*Data lines*
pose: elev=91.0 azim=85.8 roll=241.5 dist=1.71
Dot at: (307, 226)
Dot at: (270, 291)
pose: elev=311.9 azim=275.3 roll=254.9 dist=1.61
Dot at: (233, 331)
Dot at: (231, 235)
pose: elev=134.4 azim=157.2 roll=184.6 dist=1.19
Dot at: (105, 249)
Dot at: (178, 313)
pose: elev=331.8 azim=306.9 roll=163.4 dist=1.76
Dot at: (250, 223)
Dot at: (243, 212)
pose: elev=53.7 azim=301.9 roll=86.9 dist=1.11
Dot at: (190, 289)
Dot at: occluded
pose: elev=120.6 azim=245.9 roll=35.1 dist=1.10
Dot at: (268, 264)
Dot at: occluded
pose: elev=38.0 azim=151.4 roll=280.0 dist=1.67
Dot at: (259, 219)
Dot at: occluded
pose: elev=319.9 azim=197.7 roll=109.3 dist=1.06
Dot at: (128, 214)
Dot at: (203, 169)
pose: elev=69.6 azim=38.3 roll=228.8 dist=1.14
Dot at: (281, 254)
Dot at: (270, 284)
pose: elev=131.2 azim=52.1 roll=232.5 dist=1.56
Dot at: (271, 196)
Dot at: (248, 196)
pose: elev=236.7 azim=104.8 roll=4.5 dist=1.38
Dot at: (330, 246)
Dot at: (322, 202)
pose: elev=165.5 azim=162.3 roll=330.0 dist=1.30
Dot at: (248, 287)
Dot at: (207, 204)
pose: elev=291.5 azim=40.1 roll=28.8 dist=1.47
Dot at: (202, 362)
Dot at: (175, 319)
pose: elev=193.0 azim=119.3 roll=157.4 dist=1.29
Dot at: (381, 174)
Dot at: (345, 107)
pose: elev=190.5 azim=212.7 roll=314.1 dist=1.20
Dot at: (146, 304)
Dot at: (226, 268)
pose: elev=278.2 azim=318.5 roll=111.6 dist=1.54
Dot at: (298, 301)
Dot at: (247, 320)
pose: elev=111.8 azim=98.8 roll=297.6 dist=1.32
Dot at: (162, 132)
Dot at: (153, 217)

*Work to do*
Copy out, word for word, every line of the records above from the line containing "pose: elev=331.8 azim=306.9" down to the line containing "Dot at: (322, 202)", including both of those lines.

*Exercise result*
pose: elev=331.8 azim=306.9 roll=163.4 dist=1.76
Dot at: (250, 223)
Dot at: (243, 212)
pose: elev=53.7 azim=301.9 roll=86.9 dist=1.11
Dot at: (190, 289)
Dot at: occluded
pose: elev=120.6 azim=245.9 roll=35.1 dist=1.10
Dot at: (268, 264)
Dot at: occluded
pose: elev=38.0 azim=151.4 roll=280.0 dist=1.67
Dot at: (259, 219)
Dot at: occluded
pose: elev=319.9 azim=197.7 roll=109.3 dist=1.06
Dot at: (128, 214)
Dot at: (203, 169)
pose: elev=69.6 azim=38.3 roll=228.8 dist=1.14
Dot at: (281, 254)
Dot at: (270, 284)
pose: elev=131.2 azim=52.1 roll=232.5 dist=1.56
Dot at: (271, 196)
Dot at: (248, 196)
pose: elev=236.7 azim=104.8 roll=4.5 dist=1.38
Dot at: (330, 246)
Dot at: (322, 202)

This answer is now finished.